Die Herausforderung einer solchen Index-Versicherung ist das Basis-Risiko, welches Unterschiede zwischen dem tatsächlichen Schaden und der Auszahlung bemisst. Folglich profitieren Landwirte nur dann von einer Risikoreduktion, falls der Dürreindikator den tatsächlichen Schaden auf dem Feld präzise anzeigt. Dies ist einer der Gründe, warum sich diese Art der Versicherung noch nicht durchgesetzt hat. Ein Problem ist, dass verwendete Dürreindikatoren oft auf kumulierte Regenmenge beschränkt sind.
In dem ausgezeichneten Paper gehen wir einen Schritt weiter und vergleichen eine breite Palette an Dürreindikatoren bezüglich deren Fähigkeit, das finanzielle Dürrerisiko mittels wetterbasierten Indexversicherungen zu reduzieren.
Unsere Resultate zeigen, dass Versicherungen basierend auf allen analysierten Dürreindikatoren deutlich risikoreduzierend sein können. Wir zeigen, dass insbesondere der «Evaporative Stress Index», welcher das Verhältnis von aktueller zur potentiellen Evapotranspiration abbildet, zur höchsten Risikoreduktion beiträgt. Von besonderem Interesse ist jedoch die betriebsindividuelle Betrachtung. Hier zeigt sich, dass es nicht «den besten Dürreindikator» gibt, sondern dass der Dürreindikator mit der grössten Risikoreduktion von Betrieb zu Betrieb unterschiedlich ausfällt. Ebenso zeigt sich, dass jeder der fünf Dürreindikatoren zur grössten Risikoreduktion führen kann.
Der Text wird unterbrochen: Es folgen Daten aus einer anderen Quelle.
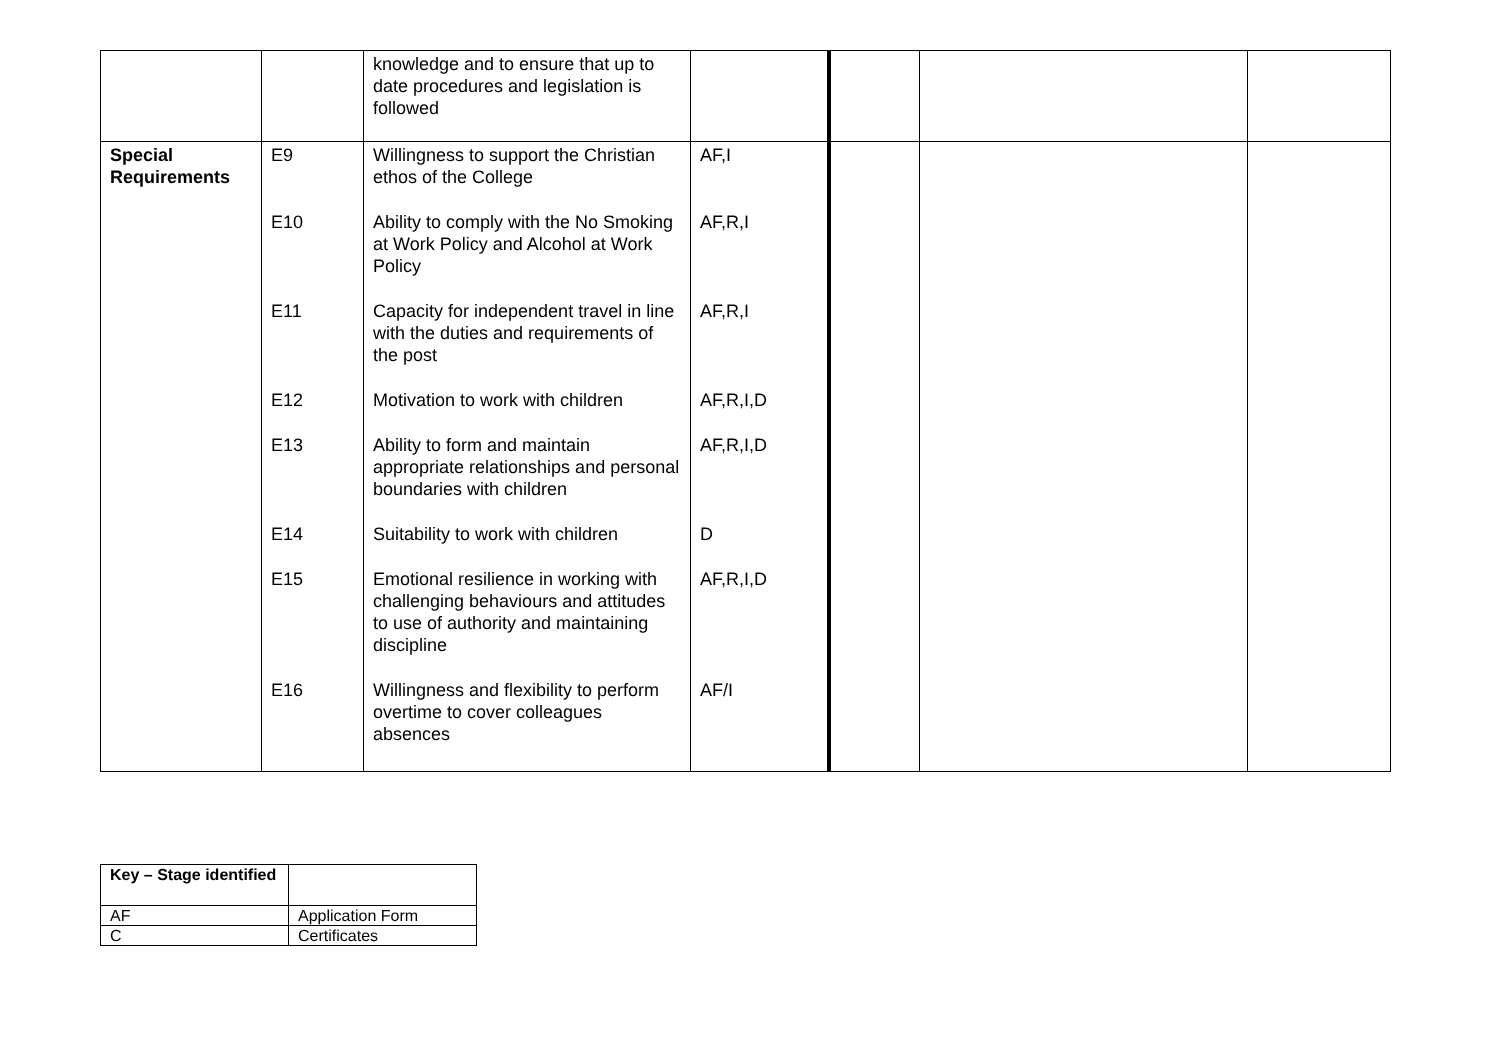| | | knowledge and to ensure that up to date procedures and legislation is followed | | | | |
| Special Requirements | E9 E10 E11 E12 E13 E14 E15 E16 | Willingness to support the Christian ethos of the College Ability to comply with the No Smoking at Work Policy and Alcohol at Work Policy Capacity for independent travel in line with the duties and requirements of the post Motivation to work with children Ability to form and maintain appropriate relationships and personal boundaries with children Suitability to work with children Emotional resilience in working with challenging behaviours and attitudes to use of authority and maintaining discipline Willingness and flexibility to perform overtime to cover colleagues absences | AF,I AF,R,I AF,R,I AF,R,I,D AF,R,I,D D AF,R,I,D AF/I | | | |
| Key – Stage identified | |
| AF | Application Form |
| C | Certificates |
Das Ertragsrisiko der Betriebe kann dabei durchschnittlich um bis zu 17% reduziert werden.
Folglich ist der optimale Dürreindikator in wetterbasierten Indexversicherungen betriebsspezifisch. Um das Basis-Risiko zu minimieren, bzw. Indexversicherungen attraktiver zu machen, sollten Versicherer ein Set aus Dürreindikatoren anbieten und den optimalen Dürreindikator betriebsindividuell ermitteln. Massgeschneiderte indexbasierte Dürreversicherungen können effizienter Risiko reduzieren, wovon schlussendlich Landwirte profitieren.
Ergebnisse dieser Studie wurden mit diversen Anbietern für Agrarversicherungen diskutiert und geteilt, und Codes und Ansätze frei zur Verfügung gestellt, um die Weiterentwicklung von Dürreversicherungen in der Praxis zu ermöglichen. Nach seinem Doktorat in der Gruppe für Agrarökonomie und – politik der ETH Zürich ist Janic Bucheli ausserdem inzwischen als Underwriter in der Rückversicherungsbranche tätig.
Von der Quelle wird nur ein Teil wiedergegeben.